Ryanair has accepted a public apology over a newspaper claim that it had restricted the amount of fuel carried by its aircraft to the legal minimum.

The Dublin-based airline, which is the largest operator out of Stansted, brought the libel action against Independent Digital News and Media Limited at London’s High Court over a story which appeared in August in the online edition of The Independent.

Entitled “Low-fuel flights put lives at risk”, it incorrectly said that Ryanair had “restricted the amount of fuel (their aircraft carry) to the legal minimum”.

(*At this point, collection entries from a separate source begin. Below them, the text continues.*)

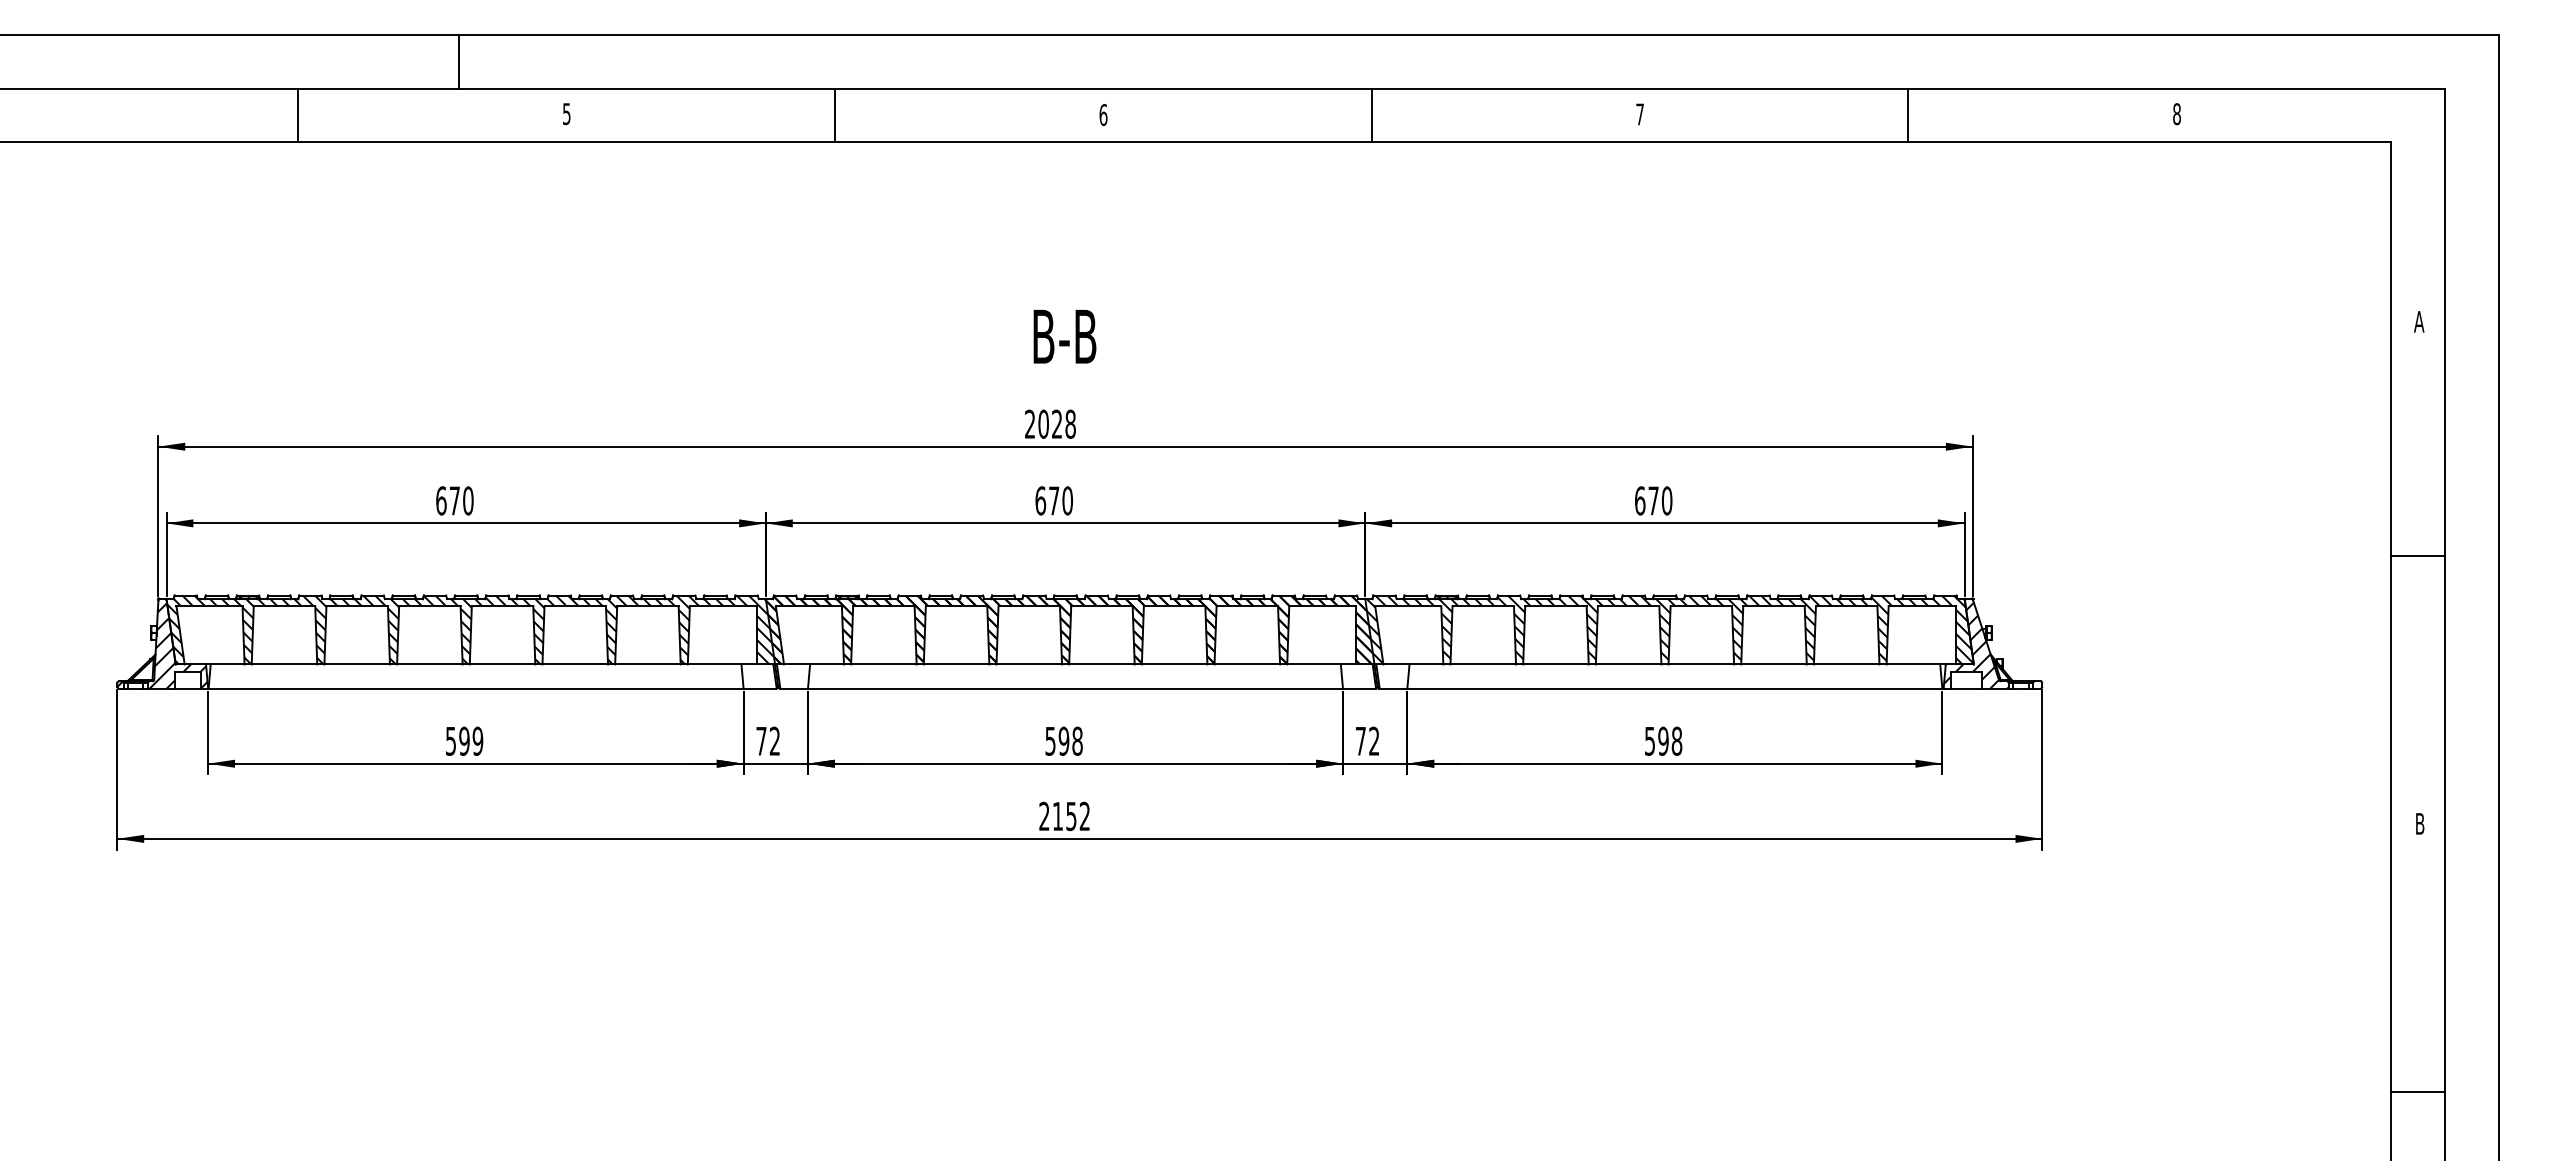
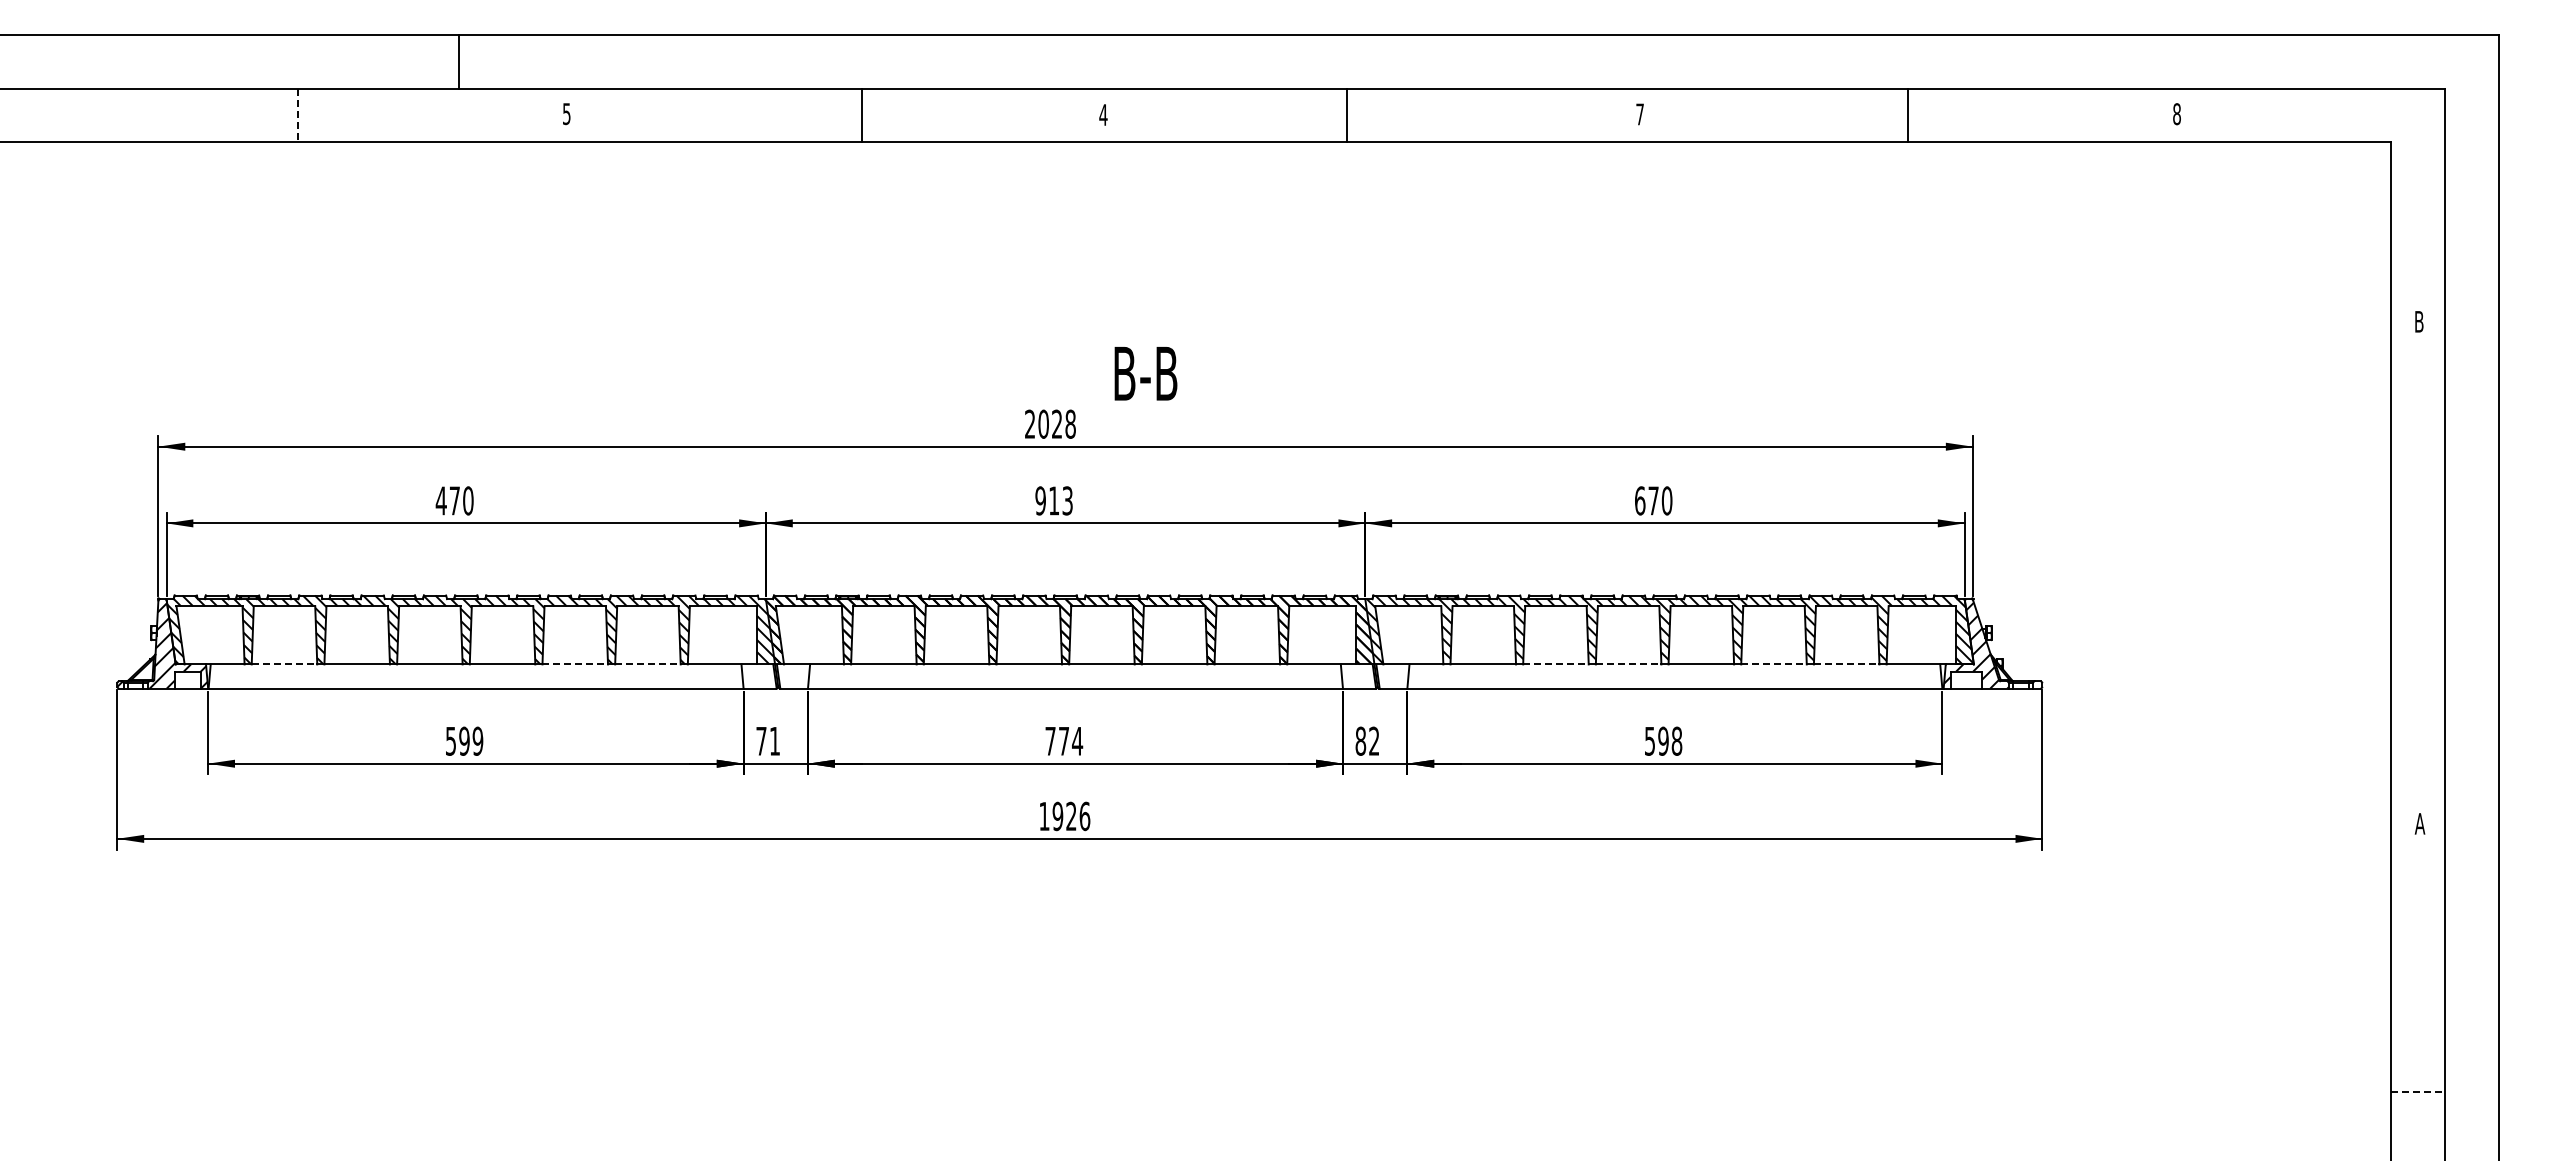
line at (298, 115): solid -> dashed
line at (834, 115) position: (834, 115) -> (861, 115)
text at (1103, 115): 6 -> 4
line at (1371, 115) position: (1371, 115) -> (1346, 115)
text at (2419, 321): A -> B
text at (1064, 336) position: (1064, 336) -> (1145, 373)
text at (440, 500): 670 -> 470
text at (1053, 500): 670 -> 913
line at (2418, 555): present -> none
line at (284, 664): solid -> dashed
line at (575, 664): solid -> dashed
line at (647, 664): solid -> dashed
line at (1555, 664): solid -> dashed
line at (1628, 664): solid -> dashed
line at (1774, 664): solid -> dashed
line at (1846, 664): solid -> dashed
text at (774, 740): 72 -> 71
text at (1064, 740): 598 -> 774
text at (1360, 740): 72 -> 82
text at (1064, 816): 2152 -> 1926
text at (2419, 823): B -> A
line at (2418, 1092): solid -> dashed
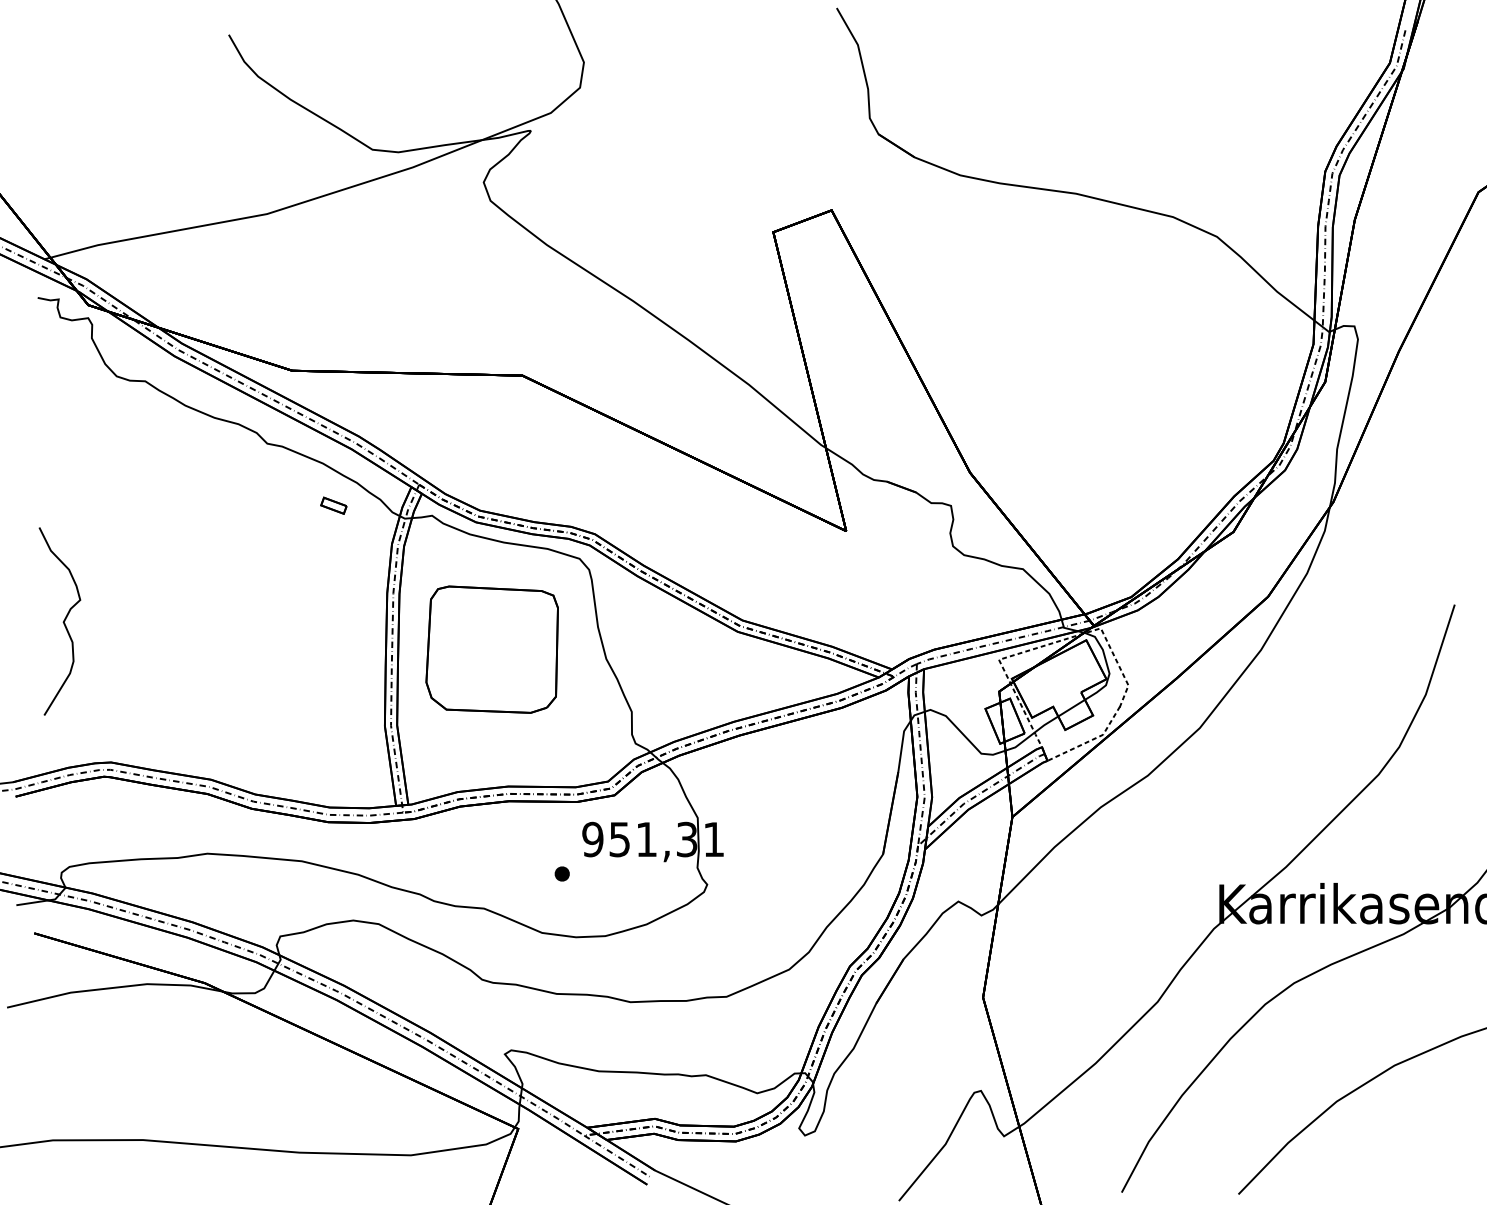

In fact, said solicitor Paul Tweed, Ryanair pilots were permitted to carry as much extra fuel, over and above the flight plan fuel ? which already included extra fuel ? as they considered necessary.

He told Mr Justice Tugendhat today that the article also referred to a legal minimum fuel-reserve which aircraft must have on landing, and claimed that one of Ryanair’s flights in 2010 landed with less than that amount of fuel.

“In fact, the legal obligation relating to fuel payload specifies the amount required on take-off (a portion of which is the requisite reserve). Ryanair complied with this requirement on take-off in the 2010 incident but declared an emergency, as required, on their approach to landing because the remaining fuel was likely to be and in the event was, less than the pre-departure reserve when the flight touched down.

“The Spanish CIAIAC (Commission for Civil Aviation Accidents and Incidents) issued a report about this incident. When the Irish Ministry of Transport subsequently met with the Spanish Development Ministry in 2012 they issued a joint press release in which they stated ‘The Irish Authorities gave an assurance of the IAA’s (Irish Aviation Authority) rigorous oversight of Ryanair’s operation and of their satisfaction with Ryanair’s safety standards which are on a par with the safest in Europe’.”

Mr Tweed said that the publisher now repeated its earlier published apology for the errors in its article and also accepted the IAA’s statement of August 15 that they “regularly review the fuel policy of Ryanair as part of our regular surveillance programme and we have no concerns currently that any undue upload restrictions implied or otherwise exist”.

Counsel Lois Cole-Wilson, for the publisher, confirmed everything Mr Tweed had said.

After the brief hearing, David O’Brien, director of flight and ground operations for Ryanair, said: “I am very satisfied with the comprehensive vindication and acknowledgement of Ryanair’s 29 year safety record by The Independent before the court this morning.”